Why deleting emails from one sender isn't a long-term fix
Mass-deleting one sender is satisfying, but the inbox refills, either with more emails from that sender or from others. The version of inbox management that holds up over time is the one where you don't have to keep actively managing your inbox, and that’s where Fyxer comes in.
Tools like Fyxer take a different approach: instead of requiring manual cleanup, they automatically categorize incoming email on arrival, separating newsletters and notifications from threads that actually need a response. The result is that bulk senders stop competing for the same attention as your real work, without you having to do anything.
It works inside Gmail and Outlook, so nothing about your existing setup changes. For more on what a working inbox looks like day to day, the Fyxer guide to inbox zero goes into the habits and trade-offs.
Deleting all emails from one sender FAQs
Can I recover emails after deleting them?
For a window of time, yes you can recover deleted emails. Gmail, Yahoo, Apple Mail, and iCloud keep deleted emails in Trash for 30 days. Outlook keeps them for 30 days too, then another 14 in Recoverable Items. Yahoo only holds them for 7 days.

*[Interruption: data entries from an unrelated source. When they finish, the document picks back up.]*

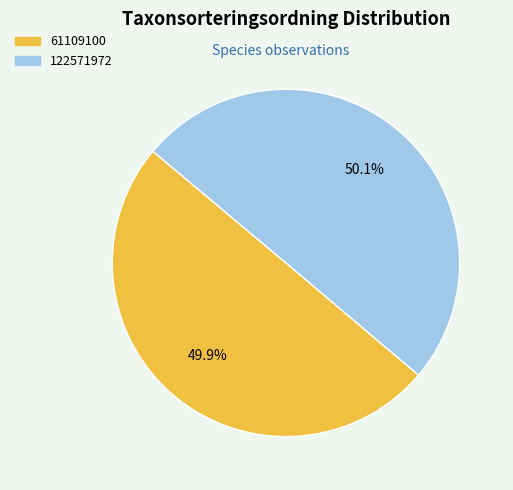

The 61109100 slice represents 62% of the pie. True or false?

False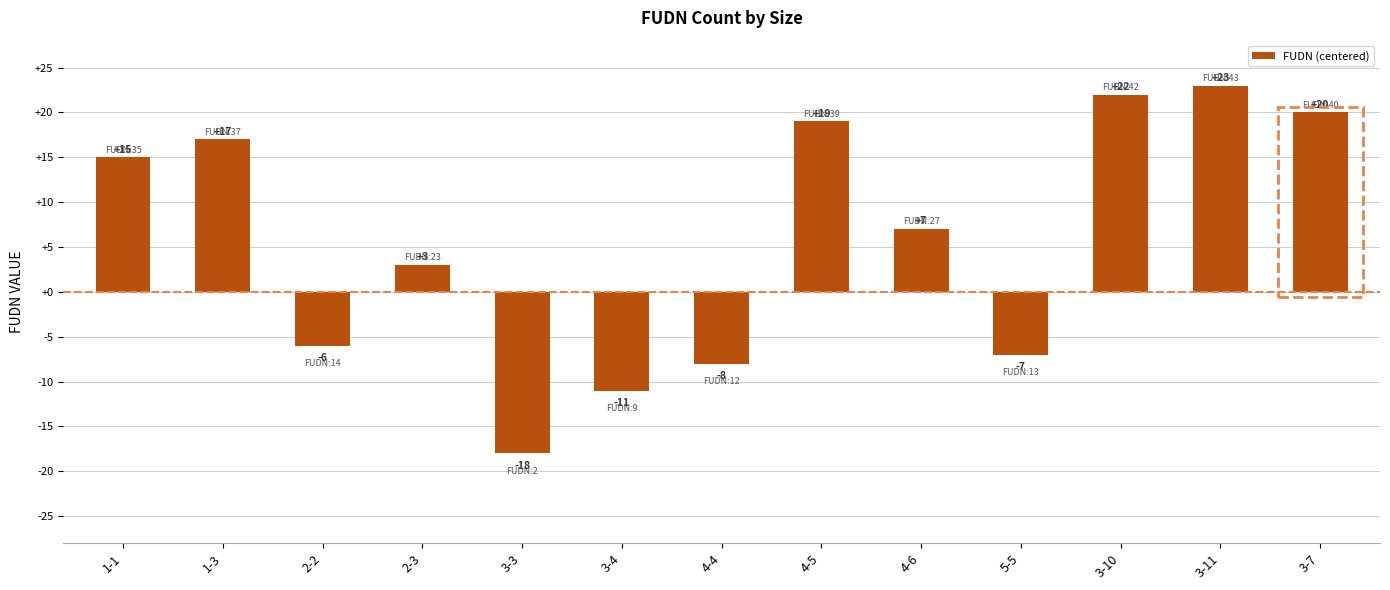

What is the minimum value shown in the chart?

-18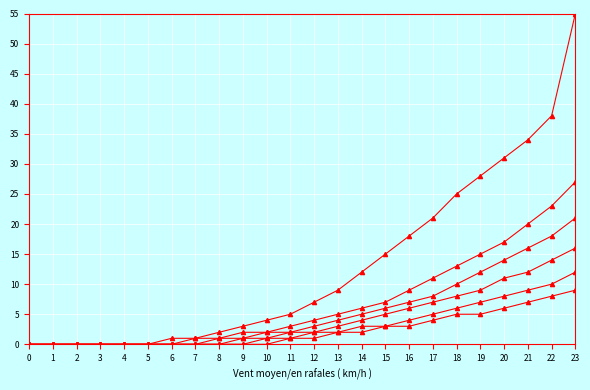

How many lines are shown in the chart?

6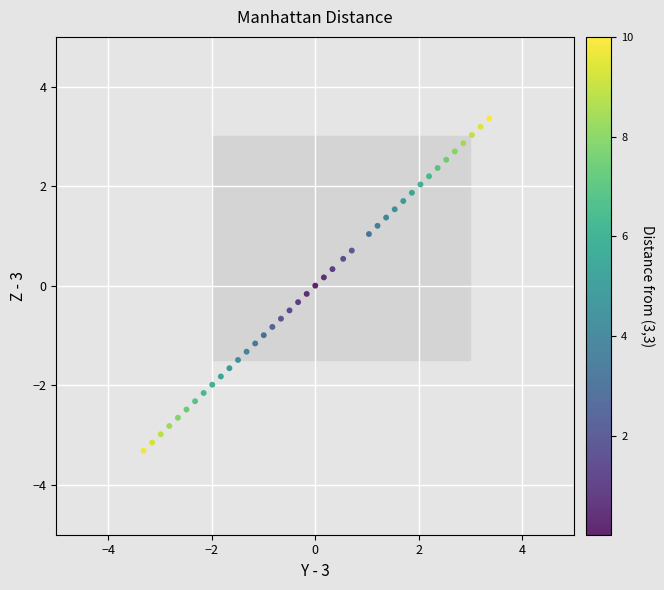

What is the range of Y values (max minus min)?

6.7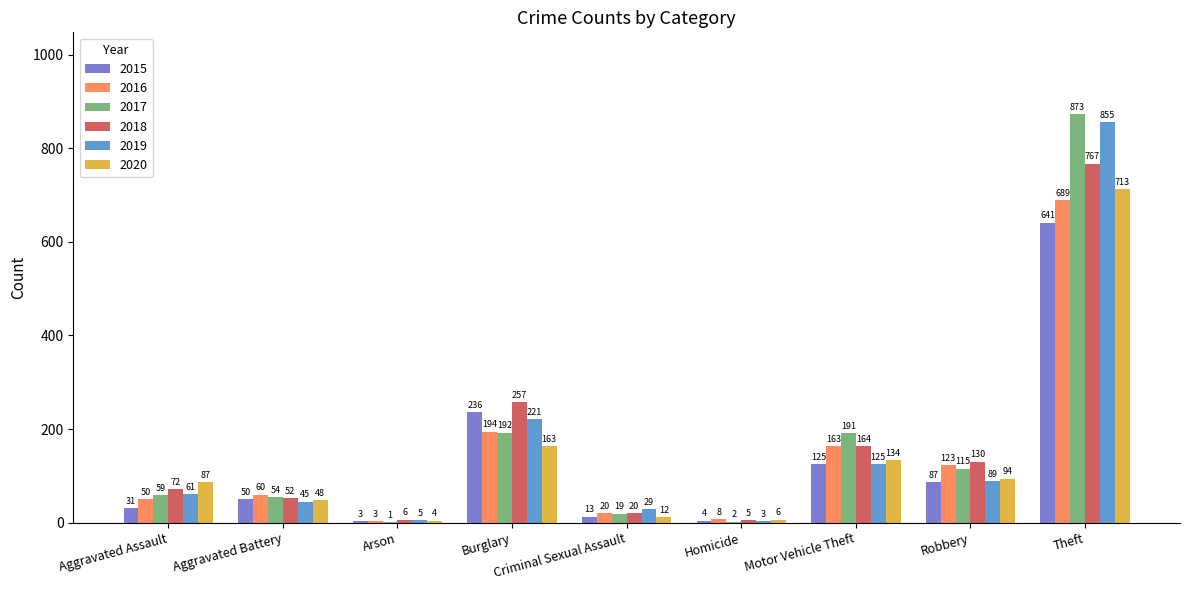

Which label corresponds to the largest value in the chart?

Theft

Does deleting also unsubscribe me?
No. Deletion only removes existing messages. If you don't unsubscribe, block, or set up a filter, the same sender will keep arriving.
What's the fastest way to handle thousands of emails from a single sender?
Outlook: Sweep with delete all and any future messages. Gmail: filter with delete it + apply to matching conversations. Apple Mail: a Smart Mailbox plus Cmd+A. All three handle volume without you watching.
Another option is to use a tool like Clean. Email to automate mass email deletions.
Can I do this from my phone?
For small batches in Gmail, Yahoo, or Apple Mail, yes. For anything serious or for any task in Outlook mobile, a desktop/laptop is the better option.